Warwick, an HIV/AIDS campaigner of more than 30 years standing made the plea in a new public service announcement (PSA) which also highlighted the risk to African-American women posed by human immunodeficiency virus (HIV) infection.

"Despite remarkable progress in the fight against HIV, women account for almost 20 percent of the estimated 45,000 new HIV infections in the United States each year," she says in the video for the AIDS Community Research Initiative of America (ACRIA).

"African-American women account for an alarming 62 percent of new HIV infections (among women).

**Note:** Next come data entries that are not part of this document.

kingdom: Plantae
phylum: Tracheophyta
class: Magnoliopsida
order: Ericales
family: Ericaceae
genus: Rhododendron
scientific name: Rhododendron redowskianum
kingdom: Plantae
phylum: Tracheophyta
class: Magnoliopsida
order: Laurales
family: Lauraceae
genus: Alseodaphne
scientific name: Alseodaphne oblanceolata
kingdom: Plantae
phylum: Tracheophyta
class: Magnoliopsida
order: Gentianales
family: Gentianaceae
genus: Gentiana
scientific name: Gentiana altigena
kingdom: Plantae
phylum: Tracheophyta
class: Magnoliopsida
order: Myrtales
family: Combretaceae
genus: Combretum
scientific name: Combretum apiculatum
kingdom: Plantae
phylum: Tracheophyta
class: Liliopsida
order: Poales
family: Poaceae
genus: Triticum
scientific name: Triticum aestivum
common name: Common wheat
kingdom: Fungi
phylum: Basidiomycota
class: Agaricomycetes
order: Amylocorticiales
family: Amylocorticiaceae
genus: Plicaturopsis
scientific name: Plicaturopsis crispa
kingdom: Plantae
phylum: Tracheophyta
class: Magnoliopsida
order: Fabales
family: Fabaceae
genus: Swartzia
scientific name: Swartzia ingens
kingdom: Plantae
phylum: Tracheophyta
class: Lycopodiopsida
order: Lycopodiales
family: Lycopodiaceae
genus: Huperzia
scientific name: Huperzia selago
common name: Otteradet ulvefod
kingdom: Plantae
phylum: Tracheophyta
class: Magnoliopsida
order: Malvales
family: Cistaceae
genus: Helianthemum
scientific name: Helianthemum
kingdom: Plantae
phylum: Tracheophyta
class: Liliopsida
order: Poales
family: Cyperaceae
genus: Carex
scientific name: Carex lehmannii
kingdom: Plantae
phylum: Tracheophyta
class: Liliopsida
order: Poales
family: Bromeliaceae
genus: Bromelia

We must continue to protect ourselves. If you are sexually active, no matter what your age, please practice safe sex and get tested for HIV."

Researchers at ACRIA estimate that one in six of new cases of HIV/AIDS occurs in people over 50 years old, the age group least likely to get themselves tested.

It's estimated that more than half of those living with AIDS, the condition caused by HIV infection, are over 50.

The video also highlighted the 76-year-old singer's past campaigning to raise awareness of the virus, which weakens the human immune system until it cannot fight other diseases.

The PSA began with a speech the I Say a Little Prayer singer gave in the 1980s, when she was one of the first celebrities to openly campaign for greater understanding of the then newly discovered disease.

HIV/AIDS initially carried a huge social stigma due to its association with drug use and risky sexual behaviour.

Warwick's message ends with a link to a website ACRIA has set up to promote HIV/AIDS testing and safe sex among the elderly, ageisnotacondom.org.